Mail Archives: cygwin-developers/2001/09/23/09:33:46
On Sun, Sep 23, 2001 at 08:29:08PM +1000, Robert Collins wrote:
>> "rh" is a perl script. If you say "rh -d setup.ini.base > setup.ini"
>> it will create a setup.ini that is loosely based on debian categories
>> and descriptions. setup.ini.base is any setup.ini created by DJ's
>> update-setup script. I've recently posted a pointer to this script.
>
>Where? I couldn't find a pointer for "update-setup" in the recent
>history for cygwin-apps or -developers. I'll work on the presumtion that
>it is the script that reads setup.hint and the files and creates
>setup.ini from that.
I posted a URL to update-setup recently, possibly in cygwin-apps.
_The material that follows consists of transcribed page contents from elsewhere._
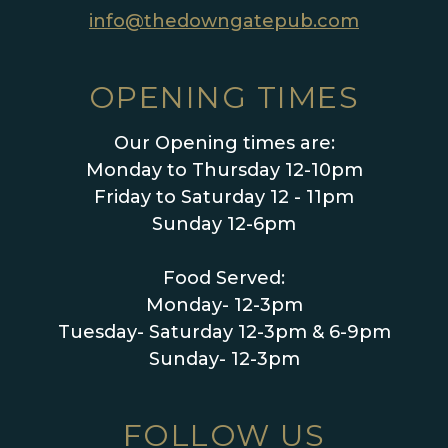
info@thedowngatepub.com
OPENING TIMES
Our Opening times are:
Monday to Thursday 12-10pm
Friday to Saturday 12 - 11pm
Sunday 12-6pm
Food Served:
Monday- 12-3pm
Tuesday- Saturday 12-3pm & 6-9pm
Sunday- 12-3pm
FOLLOW US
I'm not sure why you are referring to it, though. The setup.ini that
update-setup produces is the same old setup.ini that is currently in
use. The "rh" script works on it to produce a categorized version.
>> Without the "-d" the rh output is based on Red Hat's rpms. You do need
>> to have all of the packages on your system that are in the cygwin
>> release to use this, though.
>
>As I understand rh, it's meant to post process the output of DJ's
>update-setup to create a categorised environment. I think this is the
>wrong approach. I don't think we should be generically pulling in either
>the rpm or debian information. (However, as a kick start for the meta
>data it's ok, but not long term).
No. I just wrote the script to provide a baseline that we could use
going forward. I did want it to be as robust as possible so that I
could use it to regenerate things in case of a catastrophe but I don't
think that it will ever be used again after this initial go around.
That's why the script is in a "temp" directory.
>Possible option: As a use for "rh", how about we have it create
>setup.hint files if they are missing, rather than a setup.ini. Then we
>tweak those files by hand. It means that there will not be constant
>tweaking of a script as things change. Maintainers can take
>responsibility for putting things in the right category and
>dependencies.
>
>Long term the packages should have the metadata in them, so that local
>packages auto assemble into the correct categories.
See above. I only wanted people to change the script so that I
could easily regenerate setup.ini in the next two weeks, or whenever
we release the new version of setup.exe.
I wasn't trying to open up a discussion of where the data would be
stored. That ship has sailed. I sent a message about this weeks
ago which had no discussion, IIRC.
>> The generated setup.ini file currently causes setup.exe to SEGV.
>> It seems to get about as far as calling add_required for the ncurses
>> package and then it starts recursively calling insert_pkg, for some
>> reason. It would be great if someone could debug this.
>
>"Works for me". Is the included setup.ini the one that crashes your
>setup? If not, what exact options are needed to create the fault - or
>better yet can you post the fault ini?
Yes. The setup.ini in CVS is the one that failed. That is why I included
it. I guess I'll have to debug this further.
>> If you think you have a good idea but you don't wipe out a previous
>> version of a setup.ini or rh file, feel free to add a new file to
>> this directory for everyone's amazement and delight. As I said,
>> I'll probably delete this directory eventually anyway.
>
>Well my good idea is basically to delegate the responsibility and
>authority to maintaing the category and depenency stuff to the
>maintainers. IMO that solves the problem in one hit. We allow 1 week for
>all the maintainers to create setup.hint files with category and
>requires lines. At the end of the week we put up the new setup.exe.
Or, the maintainers could change the setup.ini file as I suggested.
I don't see that it makes a big difference except that I can delay
adding the parsing of extra fields in update-setup. If you create
a setup.hint file in contrib/latest with the new fields now it is
possible that update-setup will croak.
Since I've gotten almost no response to my request that people inspect
the dependencies in setup.ini I think we'll actually sail by the
week mark very soon, anyway.
I actually expected that almost no one would respond and this is
exactly why I wrote the script. Otherwise, I'd be sending out
"Please update your package info!" "Really!" "Come on!" mail
for the next four weeks and would just end up doing it myself.
This is the second or third time that I've asked for updates
and only a small percentage of package maintainers have responded.